Троих юношей из лагеря объединяло только то, что все они носили военную форму, хотя они и были хорошо знакомы еще с Оксфорда. Все трое открыто признавали, что, как только закончится война, настанет конец и их нежной дружбе. Иногда они даже открыто признавали и то, что они не особенно друг другу нравятся; признания эти делались в легкой, жесткой, самокритичной и насмешливой манере, которая была характерна для всех нас на том жизненном этапе, — для всех нас, кроме Вилли, чья уступка духу времени в отношении тона или стиля общения заключалась в том, что он давал свободу другим. Это был его способ участия в анархии. В Оксфорде эти трое были гомосексуалистами. Когда я пишу это слово и смотрю на него, я понимаю, какой мощный потенциал беспокойства в нем сокрыт. Когда я вспоминаю тех троих парней, какими они были, их характеры, я не испытываю никакого шока, не чувствую ни малейшего беспокойства.

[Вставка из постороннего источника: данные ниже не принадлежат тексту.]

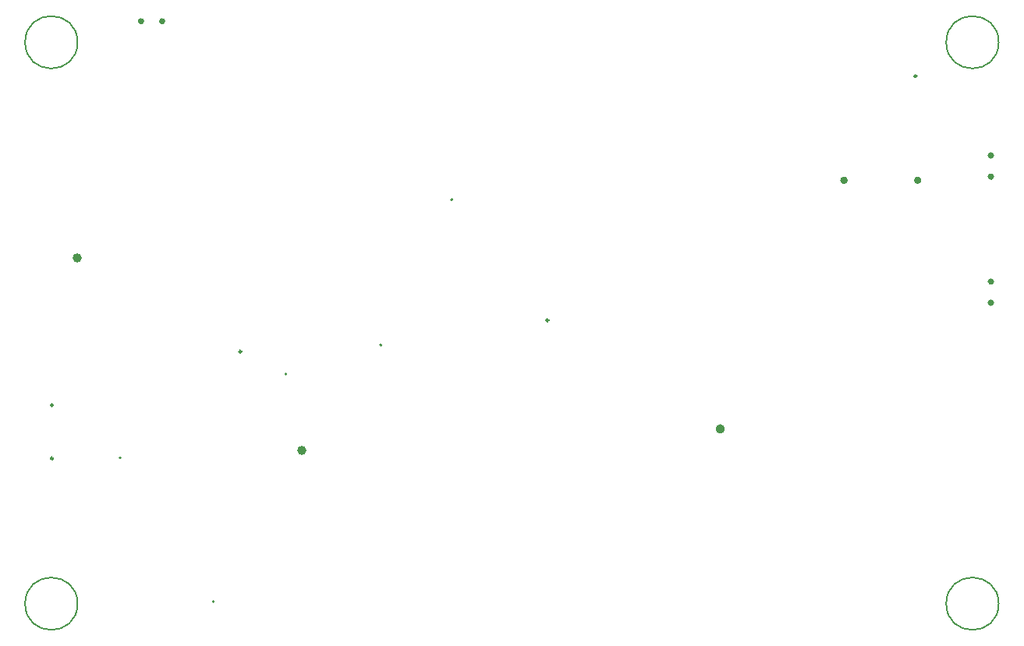
<source format=gbr>
%TF.GenerationSoftware,KiCad,Pcbnew,7.0.7*%
%TF.CreationDate,2023-12-09T23:49:39+01:00*%
%TF.ProjectId,Untitled,556e7469-746c-4656-942e-6b696361645f,rev?*%
%TF.SameCoordinates,Original*%
%TF.FileFunction,Other,Comment*%
%FSLAX46Y46*%
G04 Gerber Fmt 4.6, Leading zero omitted, Abs format (unit mm)*
G04 Created by KiCad (PCBNEW 7.0.7) date 2023-12-09 23:49:39*
%MOMM*%
%LPD*%
G01*
G04 APERTURE LIST*
%ADD10C,0.200000*%
%ADD11C,0.350000*%
%ADD12C,0.150000*%
%ADD13C,0.500000*%
%ADD14C,0.250000*%
%ADD15C,0.240000*%
%ADD16C,0.400000*%
G04 APERTURE END LIST*
D10*
%TO.C,D2*%
X105570000Y-109130000D02*
G75*
G03*
X105570000Y-109130000I-100000J0D01*
G01*
D11*
%TO.C,SW6*%
X200180000Y-78600000D02*
G75*
G03*
X200180000Y-78600000I-180000J0D01*
G01*
X200180000Y-76300000D02*
G75*
G03*
X200180000Y-76300000I-180000J0D01*
G01*
D10*
%TO.C,U2*%
X133880000Y-96890000D02*
G75*
G03*
X133880000Y-96890000I-100000J0D01*
G01*
%TO.C,Q3*%
X141560000Y-81100000D02*
G75*
G03*
X141560000Y-81100000I-100000J0D01*
G01*
D12*
%TO.C,H5*%
X200850000Y-125000000D02*
G75*
G03*
X200850000Y-125000000I-2850000J0D01*
G01*
%TO.C,H6*%
X100850000Y-125000000D02*
G75*
G03*
X100850000Y-125000000I-2850000J0D01*
G01*
D11*
%TO.C,SW7*%
X200180000Y-92300000D02*
G75*
G03*
X200180000Y-92300000I-180000J0D01*
G01*
X200180000Y-90000000D02*
G75*
G03*
X200180000Y-90000000I-180000J0D01*
G01*
D13*
%TO.C,H2*%
X125440000Y-108340000D02*
G75*
G03*
X125440000Y-108340000I-250000J0D01*
G01*
%TO.C,U1*%
X101060000Y-87430000D02*
G75*
G03*
X101060000Y-87430000I-250000J0D01*
G01*
D14*
%TO.C,U3*%
X118640000Y-97610000D02*
G75*
G03*
X118640000Y-97610000I-130000J0D01*
G01*
D12*
%TO.C,H3*%
X100850000Y-64000000D02*
G75*
G03*
X100850000Y-64000000I-2850000J0D01*
G01*
D14*
%TO.C,USB1*%
X98184549Y-109210000D02*
G75*
G03*
X98184549Y-109210000I-120000J0D01*
G01*
X98184549Y-103430000D02*
G75*
G03*
X98184549Y-103430000I-120000J0D01*
G01*
D15*
%TO.C,J8*%
X151980000Y-94200000D02*
G75*
G03*
X151980000Y-94200000I-120000J0D01*
G01*
D13*
%TO.C,H1*%
X170865390Y-106010000D02*
G75*
G03*
X170865390Y-106010000I-250000J0D01*
G01*
D12*
%TO.C,H4*%
X200850000Y-64000000D02*
G75*
G03*
X200850000Y-64000000I-2850000J0D01*
G01*
D11*
%TO.C,SW5*%
X110212277Y-61709046D02*
G75*
G03*
X110212277Y-61709046I-180000J0D01*
G01*
X107912277Y-61709046D02*
G75*
G03*
X107912277Y-61709046I-180000J0D01*
G01*
D10*
%TO.C,Q1*%
X123560000Y-100050000D02*
G75*
G03*
X123560000Y-100050000I-100000J0D01*
G01*
D16*
%TO.C,Card1*%
X192250000Y-79000000D02*
G75*
G03*
X192250000Y-79000000I-200000J0D01*
G01*
D14*
X191940000Y-67670000D02*
G75*
G03*
X191940000Y-67670000I-130000J0D01*
G01*
D16*
X184250000Y-79000000D02*
G75*
G03*
X184250000Y-79000000I-200000J0D01*
G01*
D10*
%TO.C,U6*%
X115700000Y-124760000D02*
G75*
G03*
X115700000Y-124760000I-100000J0D01*
G01*
%TD*%
M02*

</source>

Но при виде написанного слова «гомосексуалисты», — ну да, мне приходится подавлять в себе неприязнь и беспокойство. Как странно. Я уточню значение этого слова здесь, добавив, что полтора года спустя они уже шутили по поводу своей «гомосексуальной фазы развития» и, смеясь, удивлялись сами себе и тому, что они делали что-то исключительно потому, что это было модно. В их компании было человек двадцать, связанных весьма непринужденными отношениями, все они слегка увлекались левыми идеями, слегка занимались учебой и наукой и постоянно вступали друг с другом в легкие любовные отношения всех возможных видов и комбинаций. И опять же, сформулированное таким образом описание их жизни становится слишком пафосным. Это было самое начало войны; они ожидали, когда их призовут; оглядываясь назад, понимаешь, что они намеренно пытались создать в себе настроение безответственности, это было неким социальным протестом, и секс был его составной частью.